## What you will do
Write every entry out again with no changes, and leave the images behind.

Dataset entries
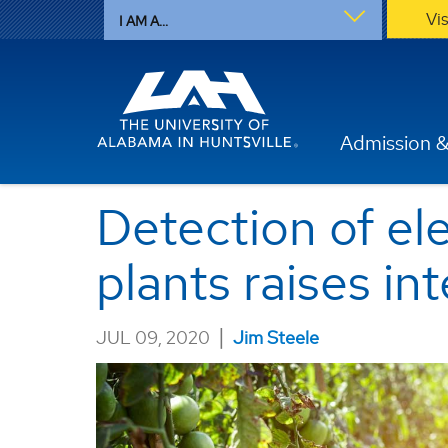
Vi
I AM A...
Admission &
Detection of el
plants raises in
|
JUL 09, 2020
Jim Steele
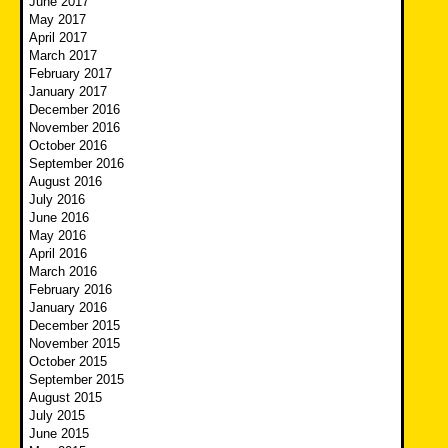
June 2017
May 2017
April 2017
March 2017
February 2017
January 2017
December 2016
November 2016
October 2016
September 2016
August 2016
July 2016
June 2016
May 2016
April 2016
March 2016
February 2016
January 2016
December 2015
November 2015
October 2015
September 2015
August 2015
July 2015
June 2015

## The answer
Vi
I AM A...
Admission &
Detection of el
plants raises in
|
JUL 09, 2020
Jim Steele
June 2017
May 2017
April 2017
March 2017
February 2017
January 2017
December 2016
November 2016
October 2016
September 2016
August 2016
July 2016
June 2016
May 2016
April 2016
March 2016
February 2016
January 2016
December 2015
November 2015
October 2015
September 2015
August 2015
July 2015
June 2015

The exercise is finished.